To mitigate this specific risk, during 2006 the Company established new claims handling and review procedures in Florida, as well as in
other states, that are intended to reduce the risk of receiving extra-contractual claims. Consequently, the Company does not expect that Florida
extra-contractual claims will continue to have a significant impact on the financial statements or reserves in the future. However, it is possible that
these procedures will not prove entirely effective and the Company may continue to have material extra-contractual losses. It is also possible that
the Company has not identified and established sufficient reserves for all of the extra-contractual losses occurring in the older accident years, even
though a comprehensive claims file review was undertaken, or that the Company will experience additional development on these reserves.

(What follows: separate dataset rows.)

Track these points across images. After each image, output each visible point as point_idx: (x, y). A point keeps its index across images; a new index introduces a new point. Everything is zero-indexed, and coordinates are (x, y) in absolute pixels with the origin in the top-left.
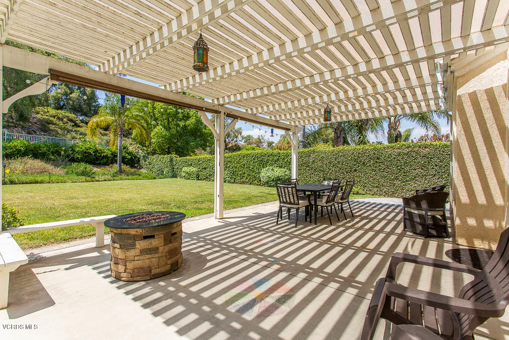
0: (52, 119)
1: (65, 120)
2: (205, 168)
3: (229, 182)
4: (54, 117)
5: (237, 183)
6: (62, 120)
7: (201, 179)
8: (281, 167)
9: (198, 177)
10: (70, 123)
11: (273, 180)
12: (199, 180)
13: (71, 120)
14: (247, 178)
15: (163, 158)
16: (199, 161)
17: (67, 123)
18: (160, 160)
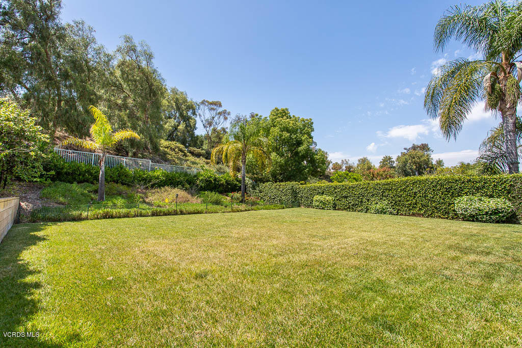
0: (166, 149)
1: (176, 150)
2: (346, 197)
3: (391, 213)
4: (168, 147)
5: (402, 215)
6: (174, 150)
7: (338, 209)
8: (491, 196)
9: (335, 207)
10: (180, 153)
11: (487, 213)
12: (336, 210)
13: (181, 151)
14: (420, 209)
15: (280, 186)
16: (335, 189)
17: (178, 153)
18: (275, 188)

DISCUSSION OF LOSS RESERVES AND PRIOR PERIOD LOSS DEVELOPMENT AT DECEMBER 31, 2007
At December 31, 2007 and 2006, respectively, the Company recorded its point estimate of approximately $1,104 and $1,089 million, respectively in
loss and loss adjustment expense reserves which includes approximately $322 and $306 million, respectively of incurred but not reported (“IBNR”)
loss reserves. IBNR includes estimates, based upon past experience, of ultimate developed costs which may differ from case estimates, unreported
claims which occurred on or prior to December 31, 2007 and estimated future payments for reopened-claims reserves. Management believes that
the liability established at December 31, 2007 for losses and loss adjustment expenses is adequate to cover the ultimate net cost of losses and loss
adjustment expenses incurred to date. Since the provisions are necessarily based upon estimates, the ultimate liability may be more or less than
such provision.
The Company reevaluates its reserves quarterly. When management determines that the estimated ultimate claim cost requires reduction for
previously reported accident years, positive development occurs and a reduction in losses and loss adjustment expenses is reported in the current
period. If the estimated ultimate claim cost requires an increase for previously reported accident years, negative development occurs and an increase
in losses and loss adjustment expenses is reported in the current period.

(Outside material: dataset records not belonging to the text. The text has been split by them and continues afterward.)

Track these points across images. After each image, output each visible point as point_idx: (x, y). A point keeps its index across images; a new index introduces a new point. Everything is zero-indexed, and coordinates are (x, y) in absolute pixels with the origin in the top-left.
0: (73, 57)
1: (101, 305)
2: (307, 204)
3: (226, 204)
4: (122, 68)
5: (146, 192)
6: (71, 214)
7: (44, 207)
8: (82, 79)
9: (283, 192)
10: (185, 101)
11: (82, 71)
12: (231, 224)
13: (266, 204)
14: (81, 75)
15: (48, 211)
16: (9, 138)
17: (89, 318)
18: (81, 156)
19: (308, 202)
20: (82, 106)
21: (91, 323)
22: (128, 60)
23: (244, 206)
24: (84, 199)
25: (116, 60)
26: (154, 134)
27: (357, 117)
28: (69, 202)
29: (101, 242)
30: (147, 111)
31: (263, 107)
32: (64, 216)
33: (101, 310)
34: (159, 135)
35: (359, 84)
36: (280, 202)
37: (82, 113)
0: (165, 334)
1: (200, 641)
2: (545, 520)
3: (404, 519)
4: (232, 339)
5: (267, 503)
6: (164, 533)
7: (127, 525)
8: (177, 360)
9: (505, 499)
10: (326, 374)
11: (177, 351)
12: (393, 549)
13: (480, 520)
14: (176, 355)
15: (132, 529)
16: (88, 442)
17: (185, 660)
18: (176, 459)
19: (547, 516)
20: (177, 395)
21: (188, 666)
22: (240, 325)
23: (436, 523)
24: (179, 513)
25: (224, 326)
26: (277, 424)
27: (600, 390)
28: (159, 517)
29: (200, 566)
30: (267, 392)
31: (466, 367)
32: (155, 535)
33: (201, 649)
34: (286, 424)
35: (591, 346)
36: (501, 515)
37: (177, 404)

For 2007, the Company had negative development of approximately $20 million on the 2006 and prior accident years’ loss and loss adjustment
expense reserves which at December 31, 2006 totaled approximately $1.1 billion. The negative development related to California operations was
approximately $25 million, which was offset by positive development of approximately $5 million related to operations outside of California. See
also Note 7 of Notes to Consolidated Financial Statements.
CALIFORNIA DEVELOPMENT
Of the $25 million in adverse development recorded for California, approximately $13 million relates to adverse development on the bodily injury
reserves established at December 31, 2006. Of that $13 million, approximately $4 million relates to an increase in the ultimate number of claims
reported that exceeded the Company’s original estimate and approximately $9 million relates to increases in the Company’s loss severity estimates
from the amount that was recorded at December 31, 2006.